Si Elaine Kempson (1994) s’était déjà penchée sur la question de l’accès des ménages aux comptes courants38 au Royaume-Uni, ce sont Andrew Leyshon et Nigel Thrift qui sont généralement considérés comme les premiers à proposer une définition de l’exclusion bancaire. Pour eux, il s’agit des « processes that serve to prevent certain social groups and individuals from gaining access to the financial system » (1995, p. 314). L’exclusion bancaire est clairement définie au regard des mécanismes qui expliquent l’impossibilité d’accès aux services bancaires. Les auteurs s’intéressent ici aux causes géographiques et physiques de l’exclusion. Il s’agit des stratégies d’établissements bancaires qui se refusent à implanter de nouvelles agences ou ferment celles existant dans les zones géographiques où résident des personnes ou groupes présentant un niveau de risque trop élevé pour être acceptable. Ils évitent ainsi de les avoir parmi leur clientèle.
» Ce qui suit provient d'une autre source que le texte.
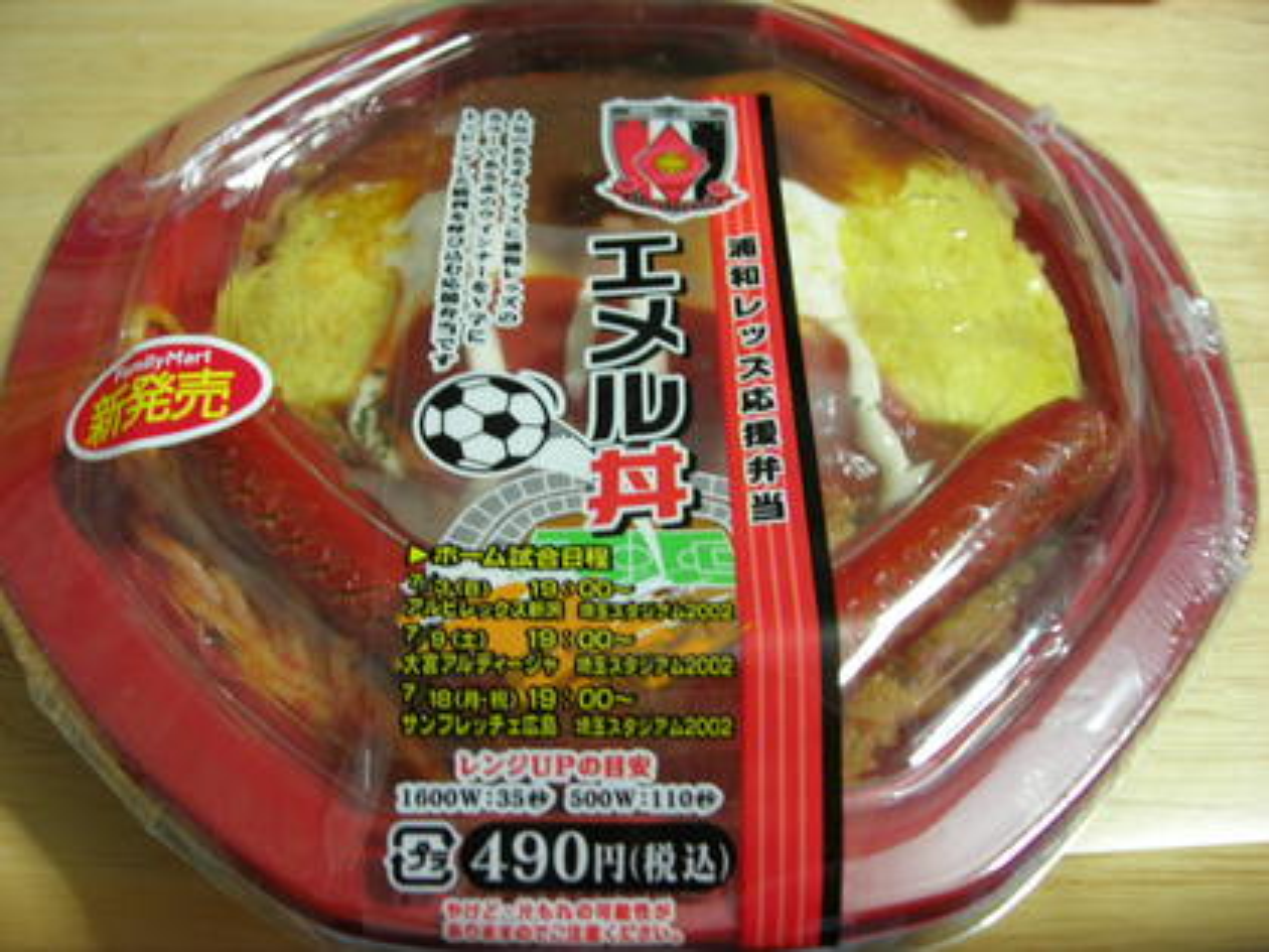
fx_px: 1393
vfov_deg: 37.7
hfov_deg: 49.0
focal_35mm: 38
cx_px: 634
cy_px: 476
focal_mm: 7.8
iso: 88
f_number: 2.8
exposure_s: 1/4.1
Si l’éventail des mécanismes à l’œuvre a rapidement été élargi par les travaux suivant, en revanche, l’exclusion bancaire comprise comme « barrière à l’entrée » reste largement partagée. Au point que cette approche principalement britannique fasse l’objet d’un large consensus sans qu’un réel débat scientifique ne se soit développé au préalable (§1). Elle présente pourtant trois faiblesses de taille paraissant suffisantes pour justifier son dépassement : la référence à une structuration du secteur bancaire spécifiquement anglo-saxonne, l’insuffisante prise en compte des difficultés d’usage, et l’absence de lien entre la définition de l’exclusion et les conséquences des difficultés bancaires (§2). Les carences identifiées se traduisent d’ailleurs par le développement de travaux ayant également pour terrain d’application le Royaume-Uni, mais proposant des analyses alternatives. Toutefois, ils ne suffisent pas encore à remettre en cause le consensus initial (§3).

Notes
38.

 Au cours de cette thèse, nous désignons les comptes de dépôt par les expressions alternatives et équivalentes : compte de dépôt, compte courant ou compte bancaire. Nous ne faisons pas de distinction entre le compte de dépôt proposé par la Banque Postale et les autres établissements bancaires sauf mention spécifique.